The issue of sovereignty and taking back control has become a populist rallying call. Every nation state makes choices about how to balance high levels of economic integration (eg the Single Market in the EU) from which it derives material benefits, with some pooling of sovereignty, and some ceding of democratic decision-making. UK regions do this with regard to Parliament in London, as US states do with regard to Washington DC. It happens inside the IMF, WTO and so on. So, it is not strictly correct to say that the UK, one of the least regulated countries in the EU, would reclaim control of its sovereignty outside the EU.
Yes, the UK has to conform to sometimes annoying rules and standards for products, markets, the environment, and as some employers would say, workers’ rights. On Twitter, one of my followers who runs a small business in the financial services sector has argued vehemently about the burden he says he faces from EU red tape, and that leaving is a price worth paying for being shot of it. I don’t doubt that he is and feels genuinely constrained, and many small enterprises that don’t access the Single Market may feel similarly put upon. But financial services may have especially onerous regulations that most people would approve, and no system anywhere in the world caters adequately for all shapes and sizes of business. There are winners and losers.
In any event, on all major matters pertaining to public spending and taxation, national security and defence, education and welfare and so on, Parliament’s decisions are first and final in any case. Leave campaigners will insist that regaining control over EU migrant flows is of paramount importance, but voters will have to decide if this alone warrants leaving the EU. No one in the Leave Campaign leadership is campaigning to stop immigration. The key issue is how economic migrants will be accommodated, as indeed it is now.
Doom and gloom versus riskiness and cost
Finally, until now, both Remainers and Leavers have claimed it would be a disaster for the country to leave and remain, respectively. This won’t change. The truth, though, is more nuanced. The UK will neither sink without trace outside the EU, nor face a future of abundance and opportunity freed from the alleged Brussels yoke. We will not be over-run by migrants inside the EU, nor will we be condemned to permanent economic collapse outside it.
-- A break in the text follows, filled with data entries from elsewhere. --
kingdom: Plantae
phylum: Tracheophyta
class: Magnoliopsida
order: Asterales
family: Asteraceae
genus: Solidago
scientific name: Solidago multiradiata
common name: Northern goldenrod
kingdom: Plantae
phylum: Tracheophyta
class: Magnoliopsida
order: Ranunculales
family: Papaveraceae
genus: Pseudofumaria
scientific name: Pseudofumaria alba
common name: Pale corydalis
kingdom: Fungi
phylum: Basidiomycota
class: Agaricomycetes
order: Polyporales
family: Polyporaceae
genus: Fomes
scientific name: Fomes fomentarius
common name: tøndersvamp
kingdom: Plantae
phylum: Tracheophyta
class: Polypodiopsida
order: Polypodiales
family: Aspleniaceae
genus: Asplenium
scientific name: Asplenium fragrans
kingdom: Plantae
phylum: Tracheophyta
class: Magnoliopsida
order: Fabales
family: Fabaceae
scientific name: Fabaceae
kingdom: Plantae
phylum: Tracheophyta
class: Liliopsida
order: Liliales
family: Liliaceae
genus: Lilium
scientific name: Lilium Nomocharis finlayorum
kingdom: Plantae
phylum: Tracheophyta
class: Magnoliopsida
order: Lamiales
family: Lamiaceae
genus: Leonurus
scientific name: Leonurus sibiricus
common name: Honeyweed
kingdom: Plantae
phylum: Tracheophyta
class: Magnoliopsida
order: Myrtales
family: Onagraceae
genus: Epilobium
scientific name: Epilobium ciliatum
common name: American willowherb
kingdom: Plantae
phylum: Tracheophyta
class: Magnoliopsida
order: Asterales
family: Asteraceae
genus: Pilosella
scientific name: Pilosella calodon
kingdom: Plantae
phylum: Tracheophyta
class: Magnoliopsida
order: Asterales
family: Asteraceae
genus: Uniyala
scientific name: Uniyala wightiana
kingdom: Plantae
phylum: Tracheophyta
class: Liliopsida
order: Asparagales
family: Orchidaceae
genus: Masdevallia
We will continue to pool some of our sovereignty with others formally inside the EU, or less transparently outside. But the bottom line is that after an almost certain economic downturn post-Brexit, life outside the EU over the next several years and for our children will be riskier, harder and more costly.
Whether you’re a Remainer or a Leaver, you can’t duck the reality that the world has become a more dangerous place since the financial crisis. Great economic uncertainty and nationalism are rife in Xi Jinping’s China and Putin’s Russia. In the US, we may hope that Hilary Clinton goes to the White House to temper these pervasive trends, but a Trump presidency that would exacerbate them is a realistic possibility. In the troubled Middle East, the new era of low oil prices means a high likelihood of political and economic upheavals in and around Saudi Arabia. Emerging markets, once the hoped-for global economic pied piper, have lapsed into a growth hiatus and trade funk of unknown duration. And then there is the environment, terrorism and security, the fight for fairness when it comes to income inequality and multinationals paying taxes, the absorption of new technologies, collaboration and funding in science and innovation, and much more. We have the choice to remain integrated into our geography and try to deal with a complex world as it is, or to leave it to find our feet in a world we are told is benign, but that doesn’t exist. That’s a false prospectus.